Logical vs. Experiential: Overview
Aims: To understand the aspects of the Yama (social discipline) Ahimsa as defined in the Yoga Sutras of Patanjali. The goal is to explore how the practice of Ahimsa currently exists in my life and from this investigation, develop a new way of experiencing the world with compassion, kindness and grace.
Rationale: Exploring who I am via a set of static practices/analysis that will help identify constellating patterns of thought pertaining to Ahimsa as I experience it in my life. I believe that understanding how I interact with my subset of the world as well as how myself (ya know, the approximation of the self I experience via sense data) will allow for a deeper movement into yogic practice, philosophy and theory. My hypothesis is that setting a scaffolding of meditation, pranayama and asana practice to support my search for what Ahimsa means to me will allow for a deeper experience of the Self.
Meditation and Pranayama – 6 AM/10AM/10PM
6am – 4 purifications
10am –seated meditation
10pm –seated meditation
Asana Practice – 3 times a week + in class certification asana practice 3 times a week (6 classes’ total).

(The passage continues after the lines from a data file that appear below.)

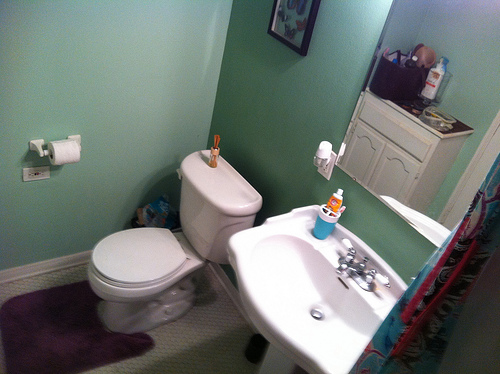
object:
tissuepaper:
[45, 139, 82, 166]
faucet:
[336, 237, 368, 275]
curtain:
[350, 156, 500, 373]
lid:
[90, 226, 189, 284]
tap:
[343, 252, 372, 279]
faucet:
[359, 266, 392, 292]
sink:
[227, 203, 423, 372]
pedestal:
[255, 342, 297, 373]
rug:
[4, 279, 157, 373]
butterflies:
[283, 23, 296, 39]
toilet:
[87, 149, 265, 336]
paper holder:
[29, 135, 82, 158]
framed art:
[267, 0, 326, 55]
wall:
[207, 0, 455, 290]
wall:
[0, 1, 233, 281]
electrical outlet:
[23, 165, 51, 181]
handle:
[372, 270, 392, 288]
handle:
[340, 237, 356, 255]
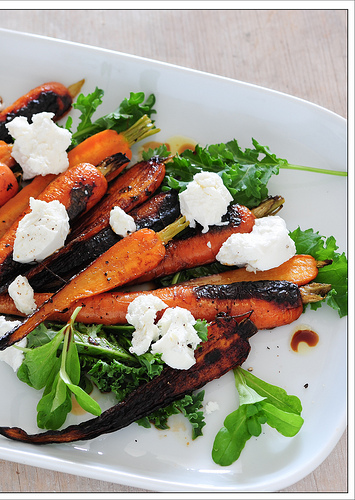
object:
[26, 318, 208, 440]
kale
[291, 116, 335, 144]
wall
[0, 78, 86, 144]
carrot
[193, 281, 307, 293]
burn mark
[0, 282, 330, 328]
carrot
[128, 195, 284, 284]
carrot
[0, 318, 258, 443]
carrot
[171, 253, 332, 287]
carrot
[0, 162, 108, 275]
carrot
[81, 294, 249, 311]
seasoning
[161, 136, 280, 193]
pizza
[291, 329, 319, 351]
dressing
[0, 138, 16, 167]
carrot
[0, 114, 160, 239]
carrot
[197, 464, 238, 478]
reflection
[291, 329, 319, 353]
oil drop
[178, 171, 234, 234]
cheese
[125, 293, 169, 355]
cheese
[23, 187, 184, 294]
carrot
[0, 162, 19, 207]
carrot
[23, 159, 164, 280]
carrot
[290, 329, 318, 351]
juice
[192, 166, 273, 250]
chees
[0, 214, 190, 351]
carrot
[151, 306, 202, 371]
cheese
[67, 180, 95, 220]
burn mark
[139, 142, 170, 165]
leaves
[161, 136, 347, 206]
greens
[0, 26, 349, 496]
dish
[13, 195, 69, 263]
cheese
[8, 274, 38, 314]
cheese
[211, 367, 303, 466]
herb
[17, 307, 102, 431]
herb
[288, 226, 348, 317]
herb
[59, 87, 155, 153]
herb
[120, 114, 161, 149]
stem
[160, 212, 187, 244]
stem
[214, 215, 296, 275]
cheese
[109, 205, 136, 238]
cheese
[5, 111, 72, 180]
cheese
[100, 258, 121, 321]
grains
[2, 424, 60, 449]
tip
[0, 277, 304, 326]
skin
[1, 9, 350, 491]
table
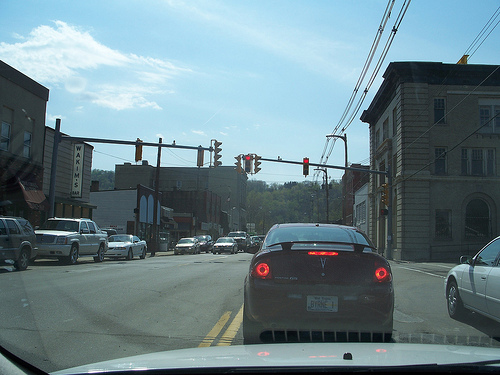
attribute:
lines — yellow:
[206, 250, 233, 259]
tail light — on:
[255, 260, 270, 278]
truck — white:
[8, 225, 28, 254]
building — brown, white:
[78, 176, 175, 268]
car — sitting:
[238, 219, 404, 333]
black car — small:
[252, 205, 407, 335]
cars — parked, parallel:
[37, 215, 108, 262]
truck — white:
[39, 211, 111, 261]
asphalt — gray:
[76, 292, 123, 352]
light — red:
[247, 255, 277, 280]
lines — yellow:
[192, 299, 264, 347]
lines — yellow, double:
[195, 328, 230, 347]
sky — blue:
[2, 0, 499, 175]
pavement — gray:
[2, 244, 498, 371]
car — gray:
[441, 231, 497, 332]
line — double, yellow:
[194, 285, 261, 357]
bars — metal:
[152, 137, 173, 189]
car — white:
[230, 190, 410, 363]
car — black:
[246, 222, 395, 337]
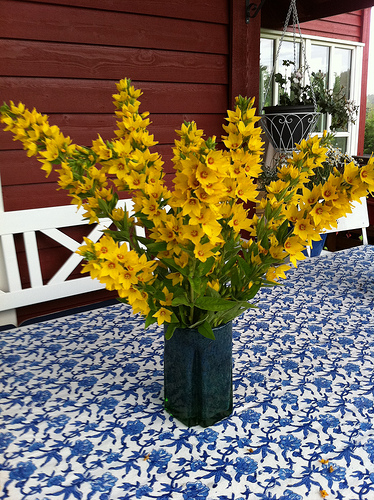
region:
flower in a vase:
[320, 149, 361, 256]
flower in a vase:
[280, 138, 309, 202]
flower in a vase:
[237, 96, 265, 202]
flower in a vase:
[103, 75, 159, 191]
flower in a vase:
[16, 102, 106, 195]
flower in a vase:
[77, 235, 158, 305]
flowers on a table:
[11, 63, 367, 429]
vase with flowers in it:
[8, 112, 366, 437]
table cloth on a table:
[55, 342, 130, 463]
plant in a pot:
[315, 64, 356, 124]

I have a regular practice outside of class asana – My intention is to apply technical and philosophical lessons learned during certification to this outside practice. I have been trying to pair my asana and meditation practice.
Journal of self-study – Daily 20 – 40 minutes.

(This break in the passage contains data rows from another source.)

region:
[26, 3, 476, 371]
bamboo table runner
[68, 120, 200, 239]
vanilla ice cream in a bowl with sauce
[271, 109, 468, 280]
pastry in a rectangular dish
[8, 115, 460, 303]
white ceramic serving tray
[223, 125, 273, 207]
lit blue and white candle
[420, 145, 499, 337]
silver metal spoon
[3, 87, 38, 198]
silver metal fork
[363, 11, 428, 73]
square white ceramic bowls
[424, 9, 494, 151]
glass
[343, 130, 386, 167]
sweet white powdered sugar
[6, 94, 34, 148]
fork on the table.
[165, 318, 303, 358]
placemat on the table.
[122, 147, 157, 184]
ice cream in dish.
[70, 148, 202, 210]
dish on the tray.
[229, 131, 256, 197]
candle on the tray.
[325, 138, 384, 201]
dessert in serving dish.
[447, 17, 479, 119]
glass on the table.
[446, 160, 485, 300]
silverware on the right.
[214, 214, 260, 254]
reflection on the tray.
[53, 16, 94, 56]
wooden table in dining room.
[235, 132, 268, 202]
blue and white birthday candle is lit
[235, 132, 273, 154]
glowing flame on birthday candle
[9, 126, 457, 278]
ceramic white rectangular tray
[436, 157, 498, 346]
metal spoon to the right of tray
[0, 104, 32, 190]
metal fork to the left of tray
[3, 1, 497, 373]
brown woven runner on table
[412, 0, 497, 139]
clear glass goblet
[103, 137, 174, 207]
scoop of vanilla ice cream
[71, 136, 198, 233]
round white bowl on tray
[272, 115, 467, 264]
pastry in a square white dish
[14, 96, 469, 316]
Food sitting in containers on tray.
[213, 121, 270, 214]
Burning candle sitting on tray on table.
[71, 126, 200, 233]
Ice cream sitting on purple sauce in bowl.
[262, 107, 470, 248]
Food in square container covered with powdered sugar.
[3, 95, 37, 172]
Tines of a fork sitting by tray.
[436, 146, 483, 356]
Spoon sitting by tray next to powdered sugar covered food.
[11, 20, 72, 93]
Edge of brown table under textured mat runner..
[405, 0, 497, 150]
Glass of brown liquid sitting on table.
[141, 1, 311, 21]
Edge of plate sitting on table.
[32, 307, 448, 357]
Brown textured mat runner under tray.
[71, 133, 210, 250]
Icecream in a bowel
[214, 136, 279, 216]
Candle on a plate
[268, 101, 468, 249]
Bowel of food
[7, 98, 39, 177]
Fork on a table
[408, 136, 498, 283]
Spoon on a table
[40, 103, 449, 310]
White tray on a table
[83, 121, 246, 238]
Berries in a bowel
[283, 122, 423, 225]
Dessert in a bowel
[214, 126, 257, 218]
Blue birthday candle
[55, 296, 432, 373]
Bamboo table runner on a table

Blog or good old fashioned pen and paper.
Discussion group – 1-2 time throughout the experimental process.
Results: A deeper understanding of whom I believe I am as compared to who I am in relation to the concepts of Ahimsa. A deeper appreciation of my meditation and asana practice. Philosophical confusion and a reminder that all things cannot be dissected and assimilated through the head. Sometimes it takes the heart and body to become an open and available creature, Alive to the universe.
Main Conclusions: Developing a practice of compassion and non-violence that encompasses all things is a difficult concept to work with at the logic/head level. Via this experiment I have found that experiencing the concept of Ahimsa from what I call my heart space, without attaching the constructs of the mind to it has made assimilating and the concept easier. My ego/head self works too hard and too fast most days of my life and slowing down, working through my reluctance to let go of a head based understanding of Ahimsa allowed for me to assimilate the Yama at the body level. I found early on my ego self rejected the idea of simple contemplation of Ahimsa. I believe it is because I have a tendency to want to “research “and “know “what a thing is before I begin to engage it. I want to do it in the right way as if a full practice must also be an understood practice. Letting loose of my stranglehold in this particular belief system has been rewarding enough for me to continue the practice I’ve developed around accepting the concepts of non-violence and compassion as a wholly embodied process into my life.